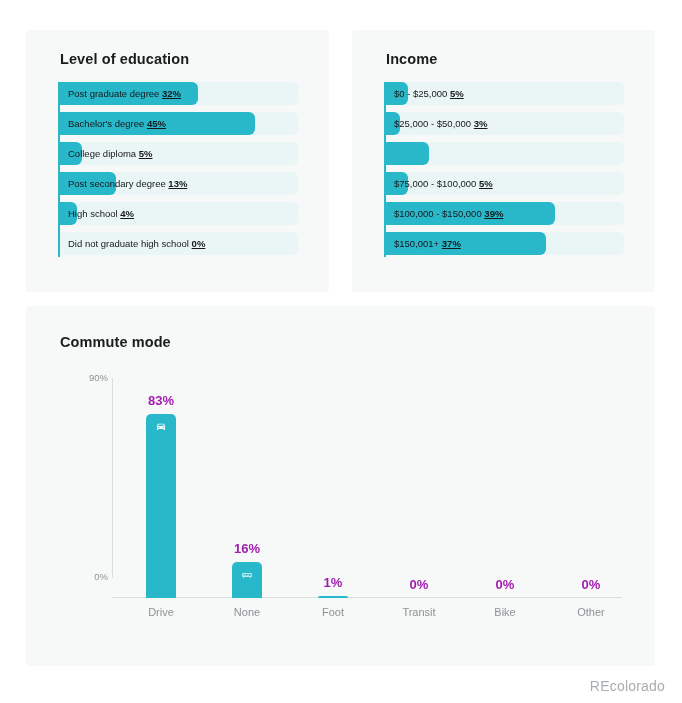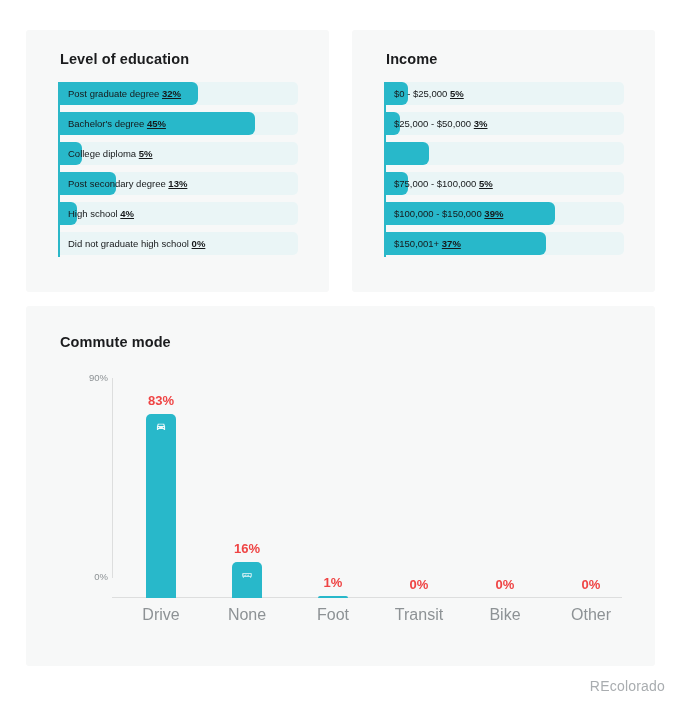--- a/index.html
+++ b/index.html
@@ -146,7 +146,7 @@
     text-align: center;
     font-size: 13px;
     font-weight: bold;
-    color: #ef4444;
+    color: #a21caf;
   }
   .vcat {
     position: absolute;

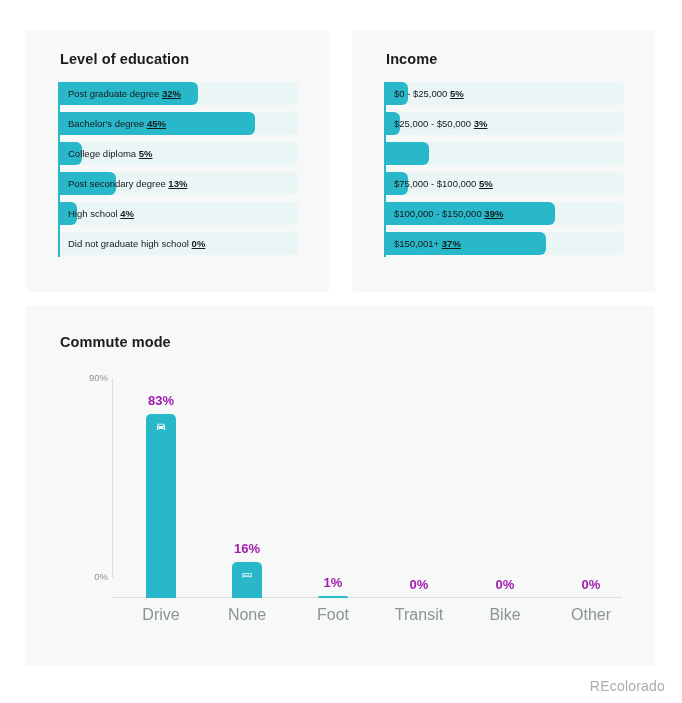--- a/index.html
+++ b/index.html
@@ -154,7 +154,7 @@
     top: 208px;
     width: 86px;
     text-align: center;
-    font-size: 16px;
+    font-size: 11px;
     color: #8d9295;
   }
   .bar-icon {

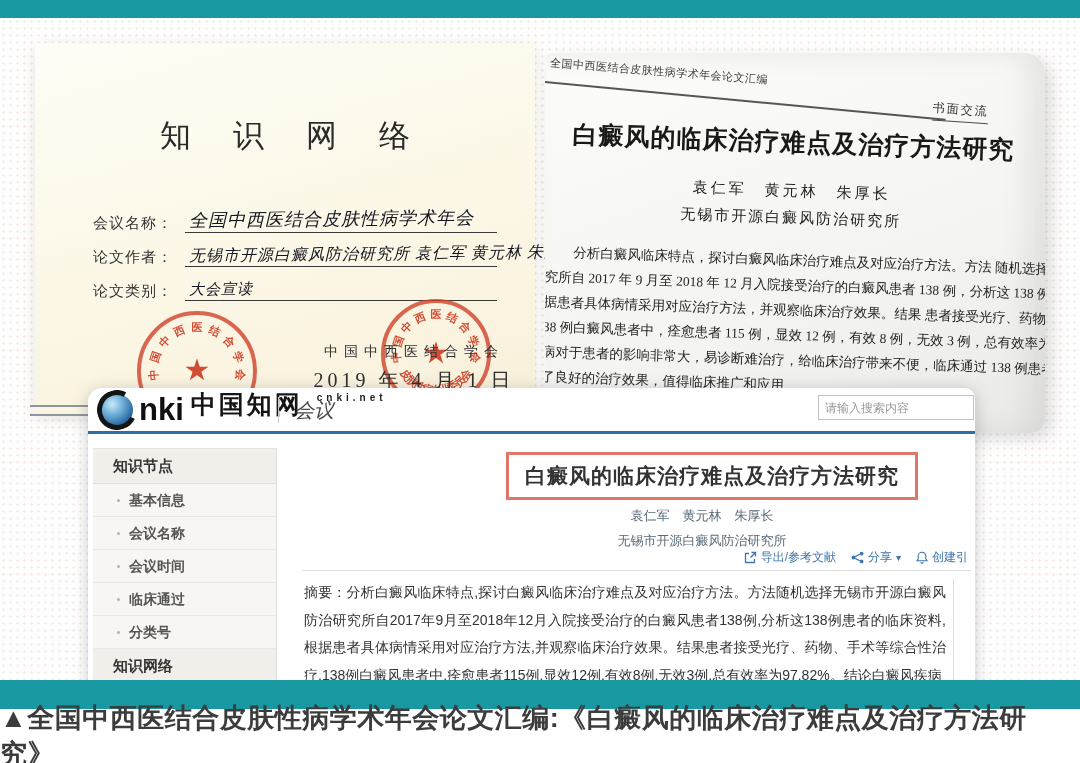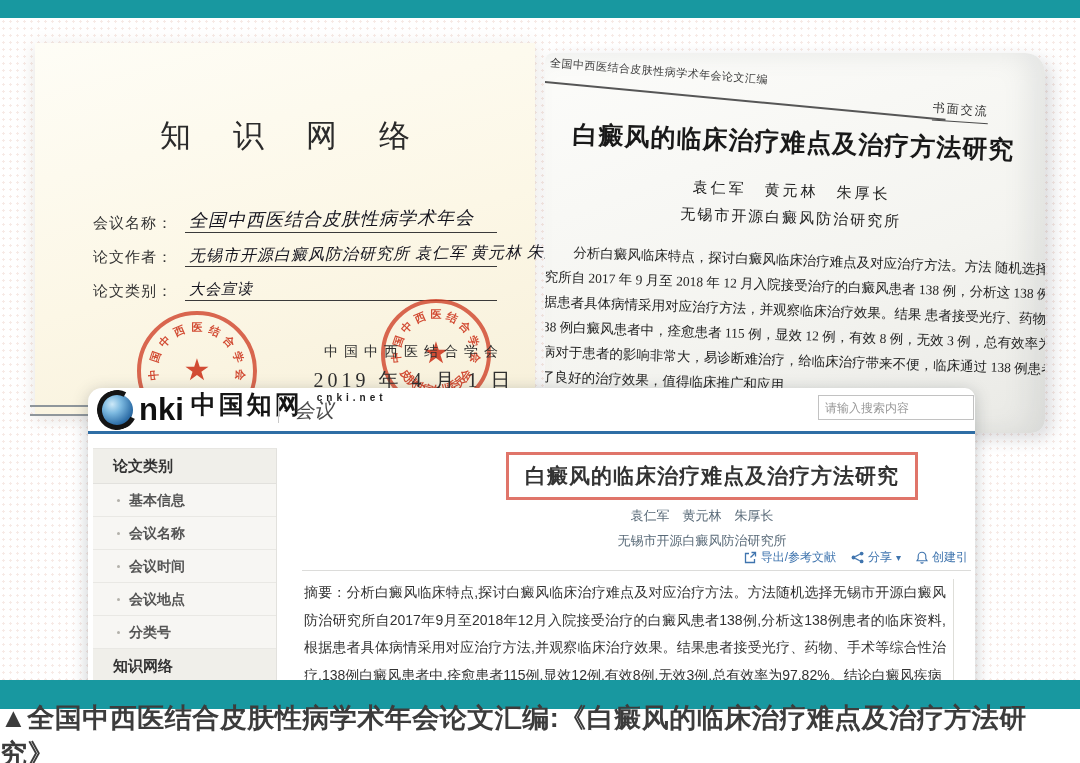--- a/index.html
+++ b/index.html
@@ -248,7 +248,7 @@
       <div class="ck-blue"></div>
 
       <div class="ck-side">
-        <div class="ck-side-h">论文类别</div>
+        <div class="ck-side-h">知识节点</div>
         <div class="ck-item">基本信息</div>
         <div class="ck-item">会议名称</div>
         <div class="ck-item">会议时间</div>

- [THE TASK]: Repeat the records above verbatim. Include none of the pictures.

- [EXERCISE OUTPUT]:
--- a/index.html
+++ b/index.html
@@ -146,7 +146,7 @@
     text-align: center;
     font-size: 13px;
     font-weight: bold;
-    color: #ef4444;
+    color: #a21caf;
   }
   .vcat {
     position: absolute;

--- a/index.html
+++ b/index.html
@@ -154,7 +154,7 @@
     top: 208px;
     width: 86px;
     text-align: center;
-    font-size: 16px;
+    font-size: 11px;
     color: #8d9295;
   }
   .bar-icon {

--- a/index.html
+++ b/index.html
@@ -248,7 +248,7 @@
       <div class="ck-blue"></div>
 
       <div class="ck-side">
-        <div class="ck-side-h">论文类别</div>
+        <div class="ck-side-h">知识节点</div>
         <div class="ck-item">基本信息</div>
         <div class="ck-item">会议名称</div>
         <div class="ck-item">会议时间</div>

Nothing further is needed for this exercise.